Je me détourne de l’écran sur lequel je suis en train d’écrire les devoirs de la classe qui est en train de quitter la salle. Lucia me regarde intensément, l’air presque mécontent. Lucia est une élève discrète, appliquée, qui participe suffisamment pour ne pas être soupçonnée de se moquer de ce que l’on apprend en cours, et qui percute vite. Elle est en effet la sœur de deux élèves à qui j’ai enseigné. Elincia, une gamine exceptionnelle, fine et intelligente, et Soren, dont le passe-temps favori consistait à filmer ses potes en train de tabasser d’autres élèves. Pas tout à fait la même ambiance, donc.
Je regarde Lucia par-dessus mes lunettes (ça devient un tic, il faut que j’arrête).

“Je sais oui.
– Alors pourquoi vous l’avez jamais dit ?”

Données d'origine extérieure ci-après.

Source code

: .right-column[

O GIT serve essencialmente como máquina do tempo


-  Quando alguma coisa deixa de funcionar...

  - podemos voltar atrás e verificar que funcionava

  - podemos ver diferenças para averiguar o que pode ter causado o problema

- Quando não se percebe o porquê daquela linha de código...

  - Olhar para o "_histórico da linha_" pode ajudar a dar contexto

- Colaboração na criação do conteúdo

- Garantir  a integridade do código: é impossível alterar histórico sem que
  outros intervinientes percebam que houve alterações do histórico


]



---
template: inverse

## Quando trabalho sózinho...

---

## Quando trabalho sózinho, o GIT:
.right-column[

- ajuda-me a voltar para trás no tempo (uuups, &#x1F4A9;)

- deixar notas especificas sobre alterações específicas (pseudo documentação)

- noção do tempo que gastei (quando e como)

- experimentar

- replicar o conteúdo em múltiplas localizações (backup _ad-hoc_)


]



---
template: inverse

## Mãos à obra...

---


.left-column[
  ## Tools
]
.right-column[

Elle a raison. Depuis cinq ans que j’enseigne à Ylisse, je mets un point d’honneur à ne jamais évoquer les frères et soeurs. Je me méfie profondément des effets pervers de l’atavisme.

“Vous aimeriez que je vous compare à Soren ?
– Oh non !
– Ou à Elincia ?
– Mes parents le font tout le temps.
– Alors quel est le problème ?
– Non mais… Enfin, je voulais être sûre que vous le saviez. Genre… Vous voyez quoi.”

Et sans un mot de plus, elle tourne les talons, non sans me jeter un dernier regard suspicieux.

Lucia, qui attend, comme presque tous les élèves, quelque chose de plus du collège.